On Sun, 20 Sep 2015 10:22:59 +0200 Alexis Ballier wrote:
> > > My idea would be:
> > > 
> > > 1. import "dev-libs/libressl" (this will block dev-libs/openssl) and
> > > introduce the global USE flag "libressl" with the following
> > > description:
> > 
> > Please try to avoid such block, e.g. install libressl to a separate
> > location. This is easier to do when introducing package to the
> > tree, rather when facing large-scale blockers. Otherwise one day we
> > will face nasty bug like mutual heimdal/mit-krb5 blocker[1], where
> > foo will work only openssl, bar only with libressl and users will
> > need both.
> 
> If they're abi incompatible but share some namespace (symbols, soname,
> library names, etc.) I think that's a terrible idea since that'd
> introduce runtime bugs.
> 
> I've faced something like that recently: opencv can link to qt4 or qt5.
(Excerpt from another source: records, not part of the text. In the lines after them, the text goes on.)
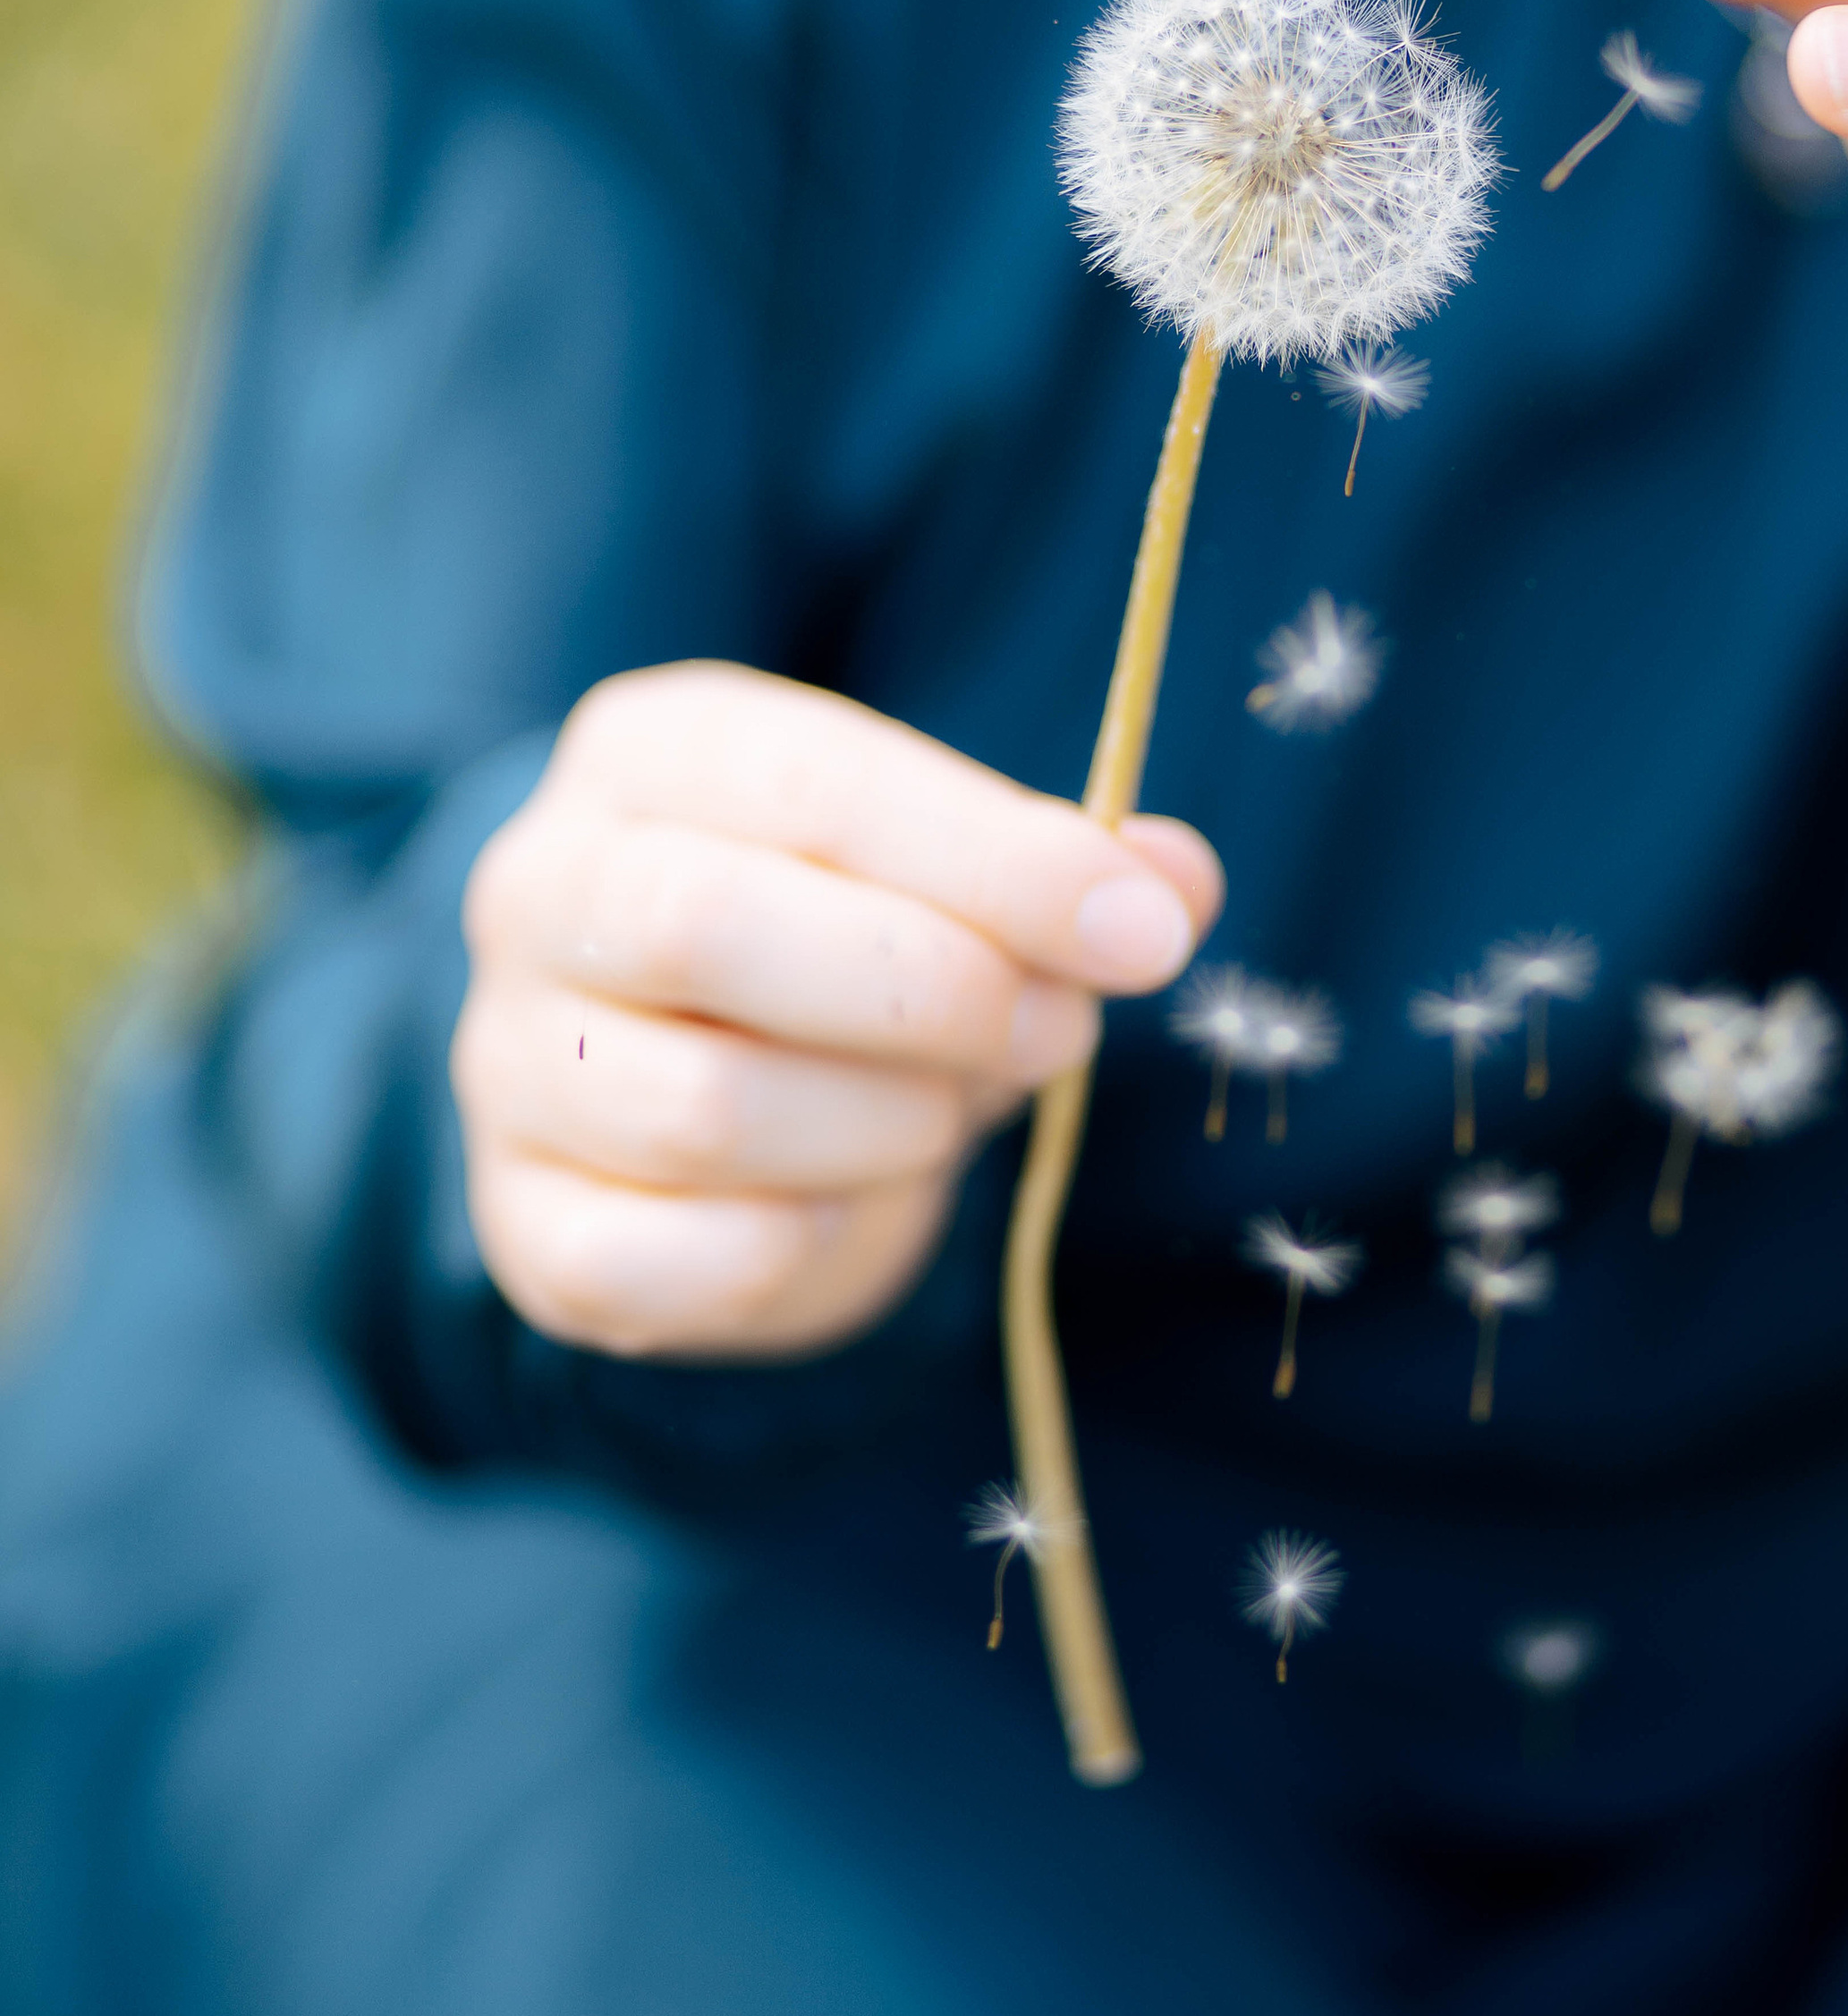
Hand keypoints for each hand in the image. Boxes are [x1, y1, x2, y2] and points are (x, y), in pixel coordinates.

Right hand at [454, 663, 1221, 1358]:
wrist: (700, 1073)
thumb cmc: (852, 935)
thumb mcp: (959, 868)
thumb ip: (1067, 869)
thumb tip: (1170, 887)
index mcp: (654, 754)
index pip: (814, 789)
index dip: (992, 862)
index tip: (1141, 934)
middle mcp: (542, 887)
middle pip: (707, 929)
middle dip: (931, 993)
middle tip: (1059, 1034)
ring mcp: (509, 1058)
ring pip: (698, 1111)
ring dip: (883, 1127)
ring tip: (953, 1110)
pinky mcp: (523, 1221)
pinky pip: (656, 1260)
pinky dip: (785, 1248)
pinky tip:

> but if you link a qt5 program to opencv[qt4] it'll fail in terrible
> ways. you'd have the same replacing qt4/qt5 by libressl/openssl.

Probably slotting of opencv will help here: have both qt4 and qt5
versions. Other distributions are being able to handle mit-krb5 and
heidmal on the same system simultaneously, so should we. Situation
with openssl/libressl, ffmpeg/libav and so on is effectively the
same: when we have couples of libraries deliberately incompatible
with each other why sharing pretty much common namespace.